▶ **PAGE EXCERPT**:
The Philippines is an island country in Southeast Asia bordering the Philippine Sea, the South China Sea, the Sulu Sea, and the Celebes Sea. People from the Philippines speak a language that formed within the island group known as Tagalog, although from the early 1500s the islands were a Spanish colony, and in the first half of the 20th century the islands were controlled by the United States of America. The Philippines is the 11th most populous country in the world.

In common with other aboriginal societies the Philippine islands have a rich oral history of legends, fables, and poetry that dates from antiquity, although sadly much has been forgotten amongst urban dwellers and is in most cases only retained by older generations who are the subject of a frantic project by universities and cultural awareness groups to put into writing or other recorded media their memories and stories told to them by their own parents and grand-parents.

Being of Austronesian origins many of the ancient literature of the Philippines stems from ancestral worship and legends brought with the first settlers from Taiwan, the first homeland of the Austronesian people. These ancient stories about the gods and heroes are shared in the most part with stories that are common to people from the pacific islands, New Zealand, Indonesia, and Madagascar however the Philippine islands have been settled for much longer allowing home-grown versions to develop. A favorite fable with Philippine children is the story of the Monkey and the Turtle.

Philippine Images

“A monkey and a turtle were good friends and lived close by to each other. One day the turtle suggested he and the monkey should go for a walk, and a little while later they happened across a banana plant. Deciding to keep the plant they cut it into two pieces and planted them in their gardens, but the monkey’s piece was from the bottom of the plant and didn’t grow. Turtle had more luck with the top of the plant which grew straight and strong. A few weeks later the turtle went to visit the monkey, and seeing him looking sad asked why. After the monkey had explained his loss the turtle suggested the monkey help him pick the fruit of his own banana plant.

▶ **EXERCISE BRIEF**: From the passage on the Philippines, extract the part that opens with the words containing "In common with" and closes with "parents and grand-parents.". The records that come next are separate material and not part of the passage on the Philippines.

Saved data entries
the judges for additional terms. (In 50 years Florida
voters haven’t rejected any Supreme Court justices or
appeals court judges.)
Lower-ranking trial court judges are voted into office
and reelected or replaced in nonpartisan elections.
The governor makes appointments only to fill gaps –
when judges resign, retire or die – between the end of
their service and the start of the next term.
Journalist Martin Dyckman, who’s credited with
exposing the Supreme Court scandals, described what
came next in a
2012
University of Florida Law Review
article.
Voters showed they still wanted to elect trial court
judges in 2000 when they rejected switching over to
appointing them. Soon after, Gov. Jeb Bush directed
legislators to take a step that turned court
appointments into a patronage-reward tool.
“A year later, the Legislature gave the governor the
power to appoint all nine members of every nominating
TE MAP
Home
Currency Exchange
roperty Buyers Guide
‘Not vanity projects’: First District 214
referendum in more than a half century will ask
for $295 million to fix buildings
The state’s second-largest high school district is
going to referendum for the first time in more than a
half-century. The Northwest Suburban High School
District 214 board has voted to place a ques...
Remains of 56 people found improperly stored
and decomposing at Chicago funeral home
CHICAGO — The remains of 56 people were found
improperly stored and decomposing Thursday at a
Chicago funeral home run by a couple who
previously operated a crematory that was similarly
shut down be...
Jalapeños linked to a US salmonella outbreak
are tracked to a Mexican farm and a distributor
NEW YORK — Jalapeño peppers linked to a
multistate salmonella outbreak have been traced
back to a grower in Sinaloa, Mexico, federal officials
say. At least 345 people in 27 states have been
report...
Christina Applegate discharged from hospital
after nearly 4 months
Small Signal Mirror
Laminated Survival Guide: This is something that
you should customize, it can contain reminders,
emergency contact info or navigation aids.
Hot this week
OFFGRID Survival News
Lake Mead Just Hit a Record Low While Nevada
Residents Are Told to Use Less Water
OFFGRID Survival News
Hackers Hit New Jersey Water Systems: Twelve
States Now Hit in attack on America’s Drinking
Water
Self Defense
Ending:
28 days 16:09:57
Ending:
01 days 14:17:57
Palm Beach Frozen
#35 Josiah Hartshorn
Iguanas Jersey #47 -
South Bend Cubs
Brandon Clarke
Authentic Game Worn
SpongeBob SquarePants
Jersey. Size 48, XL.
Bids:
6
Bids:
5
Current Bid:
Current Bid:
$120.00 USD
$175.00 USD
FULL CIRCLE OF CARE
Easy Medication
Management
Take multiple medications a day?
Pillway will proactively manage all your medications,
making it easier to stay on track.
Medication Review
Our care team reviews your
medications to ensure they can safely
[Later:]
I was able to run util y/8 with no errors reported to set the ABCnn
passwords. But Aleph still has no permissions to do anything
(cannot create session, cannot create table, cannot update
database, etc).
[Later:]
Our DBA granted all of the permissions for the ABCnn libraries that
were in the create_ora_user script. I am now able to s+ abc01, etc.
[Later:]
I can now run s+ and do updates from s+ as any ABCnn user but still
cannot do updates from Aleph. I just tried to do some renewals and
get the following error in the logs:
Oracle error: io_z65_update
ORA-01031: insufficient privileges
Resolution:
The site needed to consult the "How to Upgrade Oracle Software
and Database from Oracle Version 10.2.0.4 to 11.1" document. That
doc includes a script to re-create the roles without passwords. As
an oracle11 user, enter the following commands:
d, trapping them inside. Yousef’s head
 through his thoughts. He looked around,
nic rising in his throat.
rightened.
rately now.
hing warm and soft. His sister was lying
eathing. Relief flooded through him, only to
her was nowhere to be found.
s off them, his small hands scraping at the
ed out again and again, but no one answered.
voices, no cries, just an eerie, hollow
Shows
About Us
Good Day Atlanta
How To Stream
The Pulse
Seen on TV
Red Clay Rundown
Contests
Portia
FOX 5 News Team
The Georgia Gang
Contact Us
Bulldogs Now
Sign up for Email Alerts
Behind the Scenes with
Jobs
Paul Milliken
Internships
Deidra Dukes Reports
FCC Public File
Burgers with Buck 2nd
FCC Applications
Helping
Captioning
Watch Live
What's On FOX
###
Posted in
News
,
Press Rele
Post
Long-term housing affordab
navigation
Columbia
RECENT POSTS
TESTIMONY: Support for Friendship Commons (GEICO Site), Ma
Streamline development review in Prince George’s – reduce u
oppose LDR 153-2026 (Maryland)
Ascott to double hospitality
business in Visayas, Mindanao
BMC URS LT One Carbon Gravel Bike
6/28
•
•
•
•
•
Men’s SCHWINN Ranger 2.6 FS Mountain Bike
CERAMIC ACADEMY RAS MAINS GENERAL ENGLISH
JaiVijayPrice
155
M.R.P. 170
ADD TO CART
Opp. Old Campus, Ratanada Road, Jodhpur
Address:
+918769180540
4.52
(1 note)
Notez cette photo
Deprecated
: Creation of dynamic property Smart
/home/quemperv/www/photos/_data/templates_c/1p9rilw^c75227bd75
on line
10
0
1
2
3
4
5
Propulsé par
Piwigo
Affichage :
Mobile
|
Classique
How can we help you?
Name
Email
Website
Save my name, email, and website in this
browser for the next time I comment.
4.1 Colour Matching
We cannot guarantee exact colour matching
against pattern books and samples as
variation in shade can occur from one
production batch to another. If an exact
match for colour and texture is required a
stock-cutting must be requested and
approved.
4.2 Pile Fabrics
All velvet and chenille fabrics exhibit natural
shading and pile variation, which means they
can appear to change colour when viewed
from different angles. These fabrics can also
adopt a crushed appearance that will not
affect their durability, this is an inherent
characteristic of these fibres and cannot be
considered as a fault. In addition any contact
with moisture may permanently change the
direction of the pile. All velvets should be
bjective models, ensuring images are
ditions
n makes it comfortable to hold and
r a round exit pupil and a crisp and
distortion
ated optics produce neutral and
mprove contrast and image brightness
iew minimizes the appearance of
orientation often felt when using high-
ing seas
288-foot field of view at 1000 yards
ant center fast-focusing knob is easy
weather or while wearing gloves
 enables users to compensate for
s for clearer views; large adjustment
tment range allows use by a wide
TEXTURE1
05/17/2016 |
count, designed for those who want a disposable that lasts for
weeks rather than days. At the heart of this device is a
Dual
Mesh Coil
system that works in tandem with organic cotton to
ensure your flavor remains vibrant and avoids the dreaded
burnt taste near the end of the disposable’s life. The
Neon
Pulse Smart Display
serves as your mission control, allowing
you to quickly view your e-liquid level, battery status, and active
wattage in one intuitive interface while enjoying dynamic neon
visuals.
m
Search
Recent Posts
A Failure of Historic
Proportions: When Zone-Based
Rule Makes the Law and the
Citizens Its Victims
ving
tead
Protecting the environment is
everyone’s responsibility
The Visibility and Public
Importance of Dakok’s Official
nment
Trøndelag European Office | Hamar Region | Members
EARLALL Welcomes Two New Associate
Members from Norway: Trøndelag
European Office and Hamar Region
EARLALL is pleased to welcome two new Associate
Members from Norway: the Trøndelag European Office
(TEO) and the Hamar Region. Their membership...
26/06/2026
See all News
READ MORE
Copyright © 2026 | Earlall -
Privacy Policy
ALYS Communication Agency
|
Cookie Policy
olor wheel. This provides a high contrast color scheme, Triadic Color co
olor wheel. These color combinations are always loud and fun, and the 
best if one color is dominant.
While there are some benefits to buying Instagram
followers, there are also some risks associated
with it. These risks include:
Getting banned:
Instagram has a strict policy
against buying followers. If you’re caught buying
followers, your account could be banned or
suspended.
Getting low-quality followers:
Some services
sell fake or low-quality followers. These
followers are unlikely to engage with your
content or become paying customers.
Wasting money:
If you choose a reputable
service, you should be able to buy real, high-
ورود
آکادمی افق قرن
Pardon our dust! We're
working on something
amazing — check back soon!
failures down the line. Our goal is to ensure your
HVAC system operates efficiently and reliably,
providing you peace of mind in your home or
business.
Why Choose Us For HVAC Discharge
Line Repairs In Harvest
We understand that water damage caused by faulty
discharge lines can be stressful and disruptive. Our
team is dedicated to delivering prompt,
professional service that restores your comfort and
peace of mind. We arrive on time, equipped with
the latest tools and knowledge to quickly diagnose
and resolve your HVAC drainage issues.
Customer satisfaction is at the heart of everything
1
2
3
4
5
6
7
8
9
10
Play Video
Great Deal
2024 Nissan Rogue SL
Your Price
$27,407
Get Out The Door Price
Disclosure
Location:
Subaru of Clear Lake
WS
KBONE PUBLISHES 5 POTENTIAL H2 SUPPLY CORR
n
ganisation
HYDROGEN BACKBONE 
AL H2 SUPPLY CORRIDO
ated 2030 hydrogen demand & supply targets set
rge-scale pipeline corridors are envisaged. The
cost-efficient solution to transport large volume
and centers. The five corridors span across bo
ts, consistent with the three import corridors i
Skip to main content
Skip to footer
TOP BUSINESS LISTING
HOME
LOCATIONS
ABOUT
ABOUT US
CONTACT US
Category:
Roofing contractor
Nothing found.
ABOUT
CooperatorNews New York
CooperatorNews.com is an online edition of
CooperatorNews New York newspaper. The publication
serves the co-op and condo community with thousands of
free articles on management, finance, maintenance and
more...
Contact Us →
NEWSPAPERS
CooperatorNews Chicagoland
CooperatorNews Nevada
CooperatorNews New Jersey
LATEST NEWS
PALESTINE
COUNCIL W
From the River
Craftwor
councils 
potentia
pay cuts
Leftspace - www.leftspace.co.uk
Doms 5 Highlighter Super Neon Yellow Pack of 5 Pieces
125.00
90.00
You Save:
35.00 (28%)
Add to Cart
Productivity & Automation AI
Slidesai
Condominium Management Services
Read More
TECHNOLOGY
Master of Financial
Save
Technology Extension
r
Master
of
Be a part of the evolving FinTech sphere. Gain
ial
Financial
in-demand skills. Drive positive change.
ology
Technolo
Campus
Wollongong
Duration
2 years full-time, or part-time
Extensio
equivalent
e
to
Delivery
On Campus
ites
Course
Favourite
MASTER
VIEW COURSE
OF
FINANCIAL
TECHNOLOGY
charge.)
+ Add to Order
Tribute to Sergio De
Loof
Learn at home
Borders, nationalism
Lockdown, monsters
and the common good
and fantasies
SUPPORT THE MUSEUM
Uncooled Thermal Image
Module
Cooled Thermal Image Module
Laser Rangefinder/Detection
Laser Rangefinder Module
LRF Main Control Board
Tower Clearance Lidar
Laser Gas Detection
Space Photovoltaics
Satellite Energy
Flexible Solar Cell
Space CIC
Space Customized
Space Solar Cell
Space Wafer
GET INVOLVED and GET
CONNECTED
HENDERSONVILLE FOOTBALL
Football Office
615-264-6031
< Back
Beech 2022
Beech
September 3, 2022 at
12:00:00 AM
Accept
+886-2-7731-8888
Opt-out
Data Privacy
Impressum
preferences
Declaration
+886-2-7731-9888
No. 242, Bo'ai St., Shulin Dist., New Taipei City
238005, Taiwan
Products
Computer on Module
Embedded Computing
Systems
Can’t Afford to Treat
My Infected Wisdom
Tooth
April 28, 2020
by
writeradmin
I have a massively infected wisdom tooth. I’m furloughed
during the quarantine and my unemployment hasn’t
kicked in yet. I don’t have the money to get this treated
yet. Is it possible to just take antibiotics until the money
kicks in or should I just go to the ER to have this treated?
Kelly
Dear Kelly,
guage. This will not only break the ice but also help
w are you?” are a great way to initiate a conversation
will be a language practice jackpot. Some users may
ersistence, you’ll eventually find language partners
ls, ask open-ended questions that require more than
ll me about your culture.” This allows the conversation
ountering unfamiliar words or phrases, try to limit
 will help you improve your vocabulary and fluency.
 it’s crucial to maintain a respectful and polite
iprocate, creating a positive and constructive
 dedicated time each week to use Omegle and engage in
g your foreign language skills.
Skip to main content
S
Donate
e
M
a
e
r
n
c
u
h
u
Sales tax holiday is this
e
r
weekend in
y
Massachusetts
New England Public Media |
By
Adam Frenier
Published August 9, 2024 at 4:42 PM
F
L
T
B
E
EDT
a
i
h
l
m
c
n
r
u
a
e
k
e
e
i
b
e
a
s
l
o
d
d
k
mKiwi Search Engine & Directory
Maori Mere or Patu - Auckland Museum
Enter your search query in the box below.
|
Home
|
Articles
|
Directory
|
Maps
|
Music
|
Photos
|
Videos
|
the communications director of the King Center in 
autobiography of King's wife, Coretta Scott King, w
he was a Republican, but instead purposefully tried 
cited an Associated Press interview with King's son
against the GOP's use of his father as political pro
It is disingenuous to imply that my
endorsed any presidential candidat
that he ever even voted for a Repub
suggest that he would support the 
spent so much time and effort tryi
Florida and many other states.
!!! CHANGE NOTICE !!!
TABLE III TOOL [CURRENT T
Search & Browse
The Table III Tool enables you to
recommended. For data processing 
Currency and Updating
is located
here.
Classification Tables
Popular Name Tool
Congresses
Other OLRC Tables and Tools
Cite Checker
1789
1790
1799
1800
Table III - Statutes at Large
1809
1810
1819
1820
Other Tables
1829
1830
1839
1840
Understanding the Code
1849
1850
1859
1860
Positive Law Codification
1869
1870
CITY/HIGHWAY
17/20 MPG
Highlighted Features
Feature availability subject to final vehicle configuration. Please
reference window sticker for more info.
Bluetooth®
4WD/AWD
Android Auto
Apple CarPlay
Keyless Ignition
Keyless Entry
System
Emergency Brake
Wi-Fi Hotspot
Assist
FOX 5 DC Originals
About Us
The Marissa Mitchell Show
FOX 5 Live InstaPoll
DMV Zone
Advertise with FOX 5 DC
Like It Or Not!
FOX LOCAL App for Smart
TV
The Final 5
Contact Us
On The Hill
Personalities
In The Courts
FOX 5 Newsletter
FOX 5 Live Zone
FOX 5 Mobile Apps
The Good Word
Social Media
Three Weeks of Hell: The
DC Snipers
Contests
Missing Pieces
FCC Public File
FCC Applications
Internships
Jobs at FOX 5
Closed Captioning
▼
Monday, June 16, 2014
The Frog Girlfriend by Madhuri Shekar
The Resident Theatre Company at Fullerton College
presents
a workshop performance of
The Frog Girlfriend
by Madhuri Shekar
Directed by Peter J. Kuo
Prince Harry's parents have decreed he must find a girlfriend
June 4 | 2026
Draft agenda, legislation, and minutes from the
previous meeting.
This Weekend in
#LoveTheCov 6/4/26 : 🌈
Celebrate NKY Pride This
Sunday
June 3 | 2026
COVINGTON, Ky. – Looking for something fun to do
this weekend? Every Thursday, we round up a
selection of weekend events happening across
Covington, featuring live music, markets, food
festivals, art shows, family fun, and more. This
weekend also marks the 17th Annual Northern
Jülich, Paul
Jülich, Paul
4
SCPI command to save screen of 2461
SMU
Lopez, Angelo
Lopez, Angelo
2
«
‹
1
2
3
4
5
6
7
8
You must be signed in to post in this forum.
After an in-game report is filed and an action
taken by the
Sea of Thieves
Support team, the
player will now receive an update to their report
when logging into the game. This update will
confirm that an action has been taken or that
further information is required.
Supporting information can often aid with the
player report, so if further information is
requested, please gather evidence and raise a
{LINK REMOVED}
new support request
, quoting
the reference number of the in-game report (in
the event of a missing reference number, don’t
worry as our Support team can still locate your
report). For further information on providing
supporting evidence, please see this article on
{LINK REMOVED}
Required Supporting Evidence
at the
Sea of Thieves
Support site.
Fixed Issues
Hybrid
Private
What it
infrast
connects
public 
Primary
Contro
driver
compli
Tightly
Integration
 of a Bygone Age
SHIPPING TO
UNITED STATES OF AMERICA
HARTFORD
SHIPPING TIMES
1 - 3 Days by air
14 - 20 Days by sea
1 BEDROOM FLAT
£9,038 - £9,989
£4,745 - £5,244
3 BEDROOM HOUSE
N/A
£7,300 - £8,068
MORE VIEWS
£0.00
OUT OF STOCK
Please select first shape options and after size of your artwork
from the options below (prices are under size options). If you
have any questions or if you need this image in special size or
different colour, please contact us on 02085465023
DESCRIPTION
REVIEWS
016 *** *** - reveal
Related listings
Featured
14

▶ **OUTPUT OF THE TASK**:
In common with other aboriginal societies the Philippine islands have a rich oral history of legends, fables, and poetry that dates from antiquity, although sadly much has been forgotten amongst urban dwellers and is in most cases only retained by older generations who are the subject of a frantic project by universities and cultural awareness groups to put into writing or other recorded media their memories and stories told to them by their own parents and grand-parents.